An NSS officer speaking on the condition of anonymity told researchers some people had been held for “over one year,” before the end of the battle to retake Mosul from IS jihadists.
On a daily basis, Iraq’s two anti-terror courts in Baghdad and Mosul judge dozens of people suspected of being IS members.
Around 20,000 people were arrested during the three-year battle to evict IS, which seized swathes of western and northern Iraq in 2014.
Children were among those held at the Mosul facility, HRW said as it called on Iraqi authorities to release all minors who had not been charged with a crime.
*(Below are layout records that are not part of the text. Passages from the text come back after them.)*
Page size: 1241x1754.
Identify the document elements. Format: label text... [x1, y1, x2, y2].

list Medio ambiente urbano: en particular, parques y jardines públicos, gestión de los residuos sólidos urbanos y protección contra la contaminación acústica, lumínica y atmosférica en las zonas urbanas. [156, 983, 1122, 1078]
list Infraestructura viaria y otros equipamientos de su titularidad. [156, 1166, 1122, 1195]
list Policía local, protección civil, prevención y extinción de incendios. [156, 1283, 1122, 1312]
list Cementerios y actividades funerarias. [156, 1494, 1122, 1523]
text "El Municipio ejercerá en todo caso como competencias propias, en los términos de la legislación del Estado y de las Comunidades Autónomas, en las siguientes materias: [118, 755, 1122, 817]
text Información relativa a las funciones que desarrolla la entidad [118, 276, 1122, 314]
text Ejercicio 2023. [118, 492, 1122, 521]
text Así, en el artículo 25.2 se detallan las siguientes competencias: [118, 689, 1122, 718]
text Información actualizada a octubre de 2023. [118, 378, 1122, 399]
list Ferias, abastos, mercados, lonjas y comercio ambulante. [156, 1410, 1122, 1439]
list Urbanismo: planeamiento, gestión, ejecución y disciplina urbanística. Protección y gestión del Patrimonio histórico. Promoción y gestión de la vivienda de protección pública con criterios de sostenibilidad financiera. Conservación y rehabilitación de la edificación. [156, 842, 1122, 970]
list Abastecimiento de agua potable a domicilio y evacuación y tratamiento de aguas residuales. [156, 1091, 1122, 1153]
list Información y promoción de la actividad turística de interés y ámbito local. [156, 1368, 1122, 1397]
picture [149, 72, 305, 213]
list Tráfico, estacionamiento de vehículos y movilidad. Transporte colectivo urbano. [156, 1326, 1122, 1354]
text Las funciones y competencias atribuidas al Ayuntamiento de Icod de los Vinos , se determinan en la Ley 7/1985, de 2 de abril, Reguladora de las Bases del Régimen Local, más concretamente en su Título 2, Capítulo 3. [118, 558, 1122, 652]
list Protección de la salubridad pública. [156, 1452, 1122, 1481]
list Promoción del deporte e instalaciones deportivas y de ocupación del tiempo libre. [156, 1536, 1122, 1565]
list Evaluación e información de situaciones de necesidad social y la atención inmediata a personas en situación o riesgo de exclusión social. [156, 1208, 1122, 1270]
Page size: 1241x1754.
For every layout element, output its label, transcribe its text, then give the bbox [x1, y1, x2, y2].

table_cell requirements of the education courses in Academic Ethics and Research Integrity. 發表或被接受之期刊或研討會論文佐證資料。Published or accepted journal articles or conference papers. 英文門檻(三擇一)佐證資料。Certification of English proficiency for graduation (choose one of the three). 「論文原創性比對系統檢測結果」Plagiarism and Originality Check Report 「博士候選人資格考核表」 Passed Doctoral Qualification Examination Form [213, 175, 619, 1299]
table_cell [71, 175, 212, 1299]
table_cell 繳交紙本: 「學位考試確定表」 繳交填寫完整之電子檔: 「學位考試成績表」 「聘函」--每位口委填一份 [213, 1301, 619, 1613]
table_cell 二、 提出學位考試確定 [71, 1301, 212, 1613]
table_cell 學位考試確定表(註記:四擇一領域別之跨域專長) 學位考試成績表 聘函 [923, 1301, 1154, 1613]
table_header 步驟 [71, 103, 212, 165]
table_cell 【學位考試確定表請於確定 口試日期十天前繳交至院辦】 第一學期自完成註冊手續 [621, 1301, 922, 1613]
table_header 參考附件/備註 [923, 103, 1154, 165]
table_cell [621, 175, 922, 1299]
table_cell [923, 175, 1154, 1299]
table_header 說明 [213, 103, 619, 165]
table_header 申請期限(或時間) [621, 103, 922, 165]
“Authorities should be doing whatever it takes to make sure that families know where their loved ones are,” said Lama Fakih, the organisation’s deputy Middle East director.
HRW requested the NSS clarify how many people were being held and to detail the number and location of detention facilities.
Families gather weekly in Mosul to demand news of their missing fathers, brothers and sons.
Interviewed by AFP, many of those searching for relatives feared their family members were wrongly detained on “terrorism” charges amid the chaos of the offensive against IS.
Jeber, the former detainee, told HRW that prisoners said a man “tortured to the point that he had been half paralysed” had died at the facility where he was held.
The NSS, which reports to the prime minister, denied the use of torture and acknowledged “very limited cases of death, which were judicially documented.”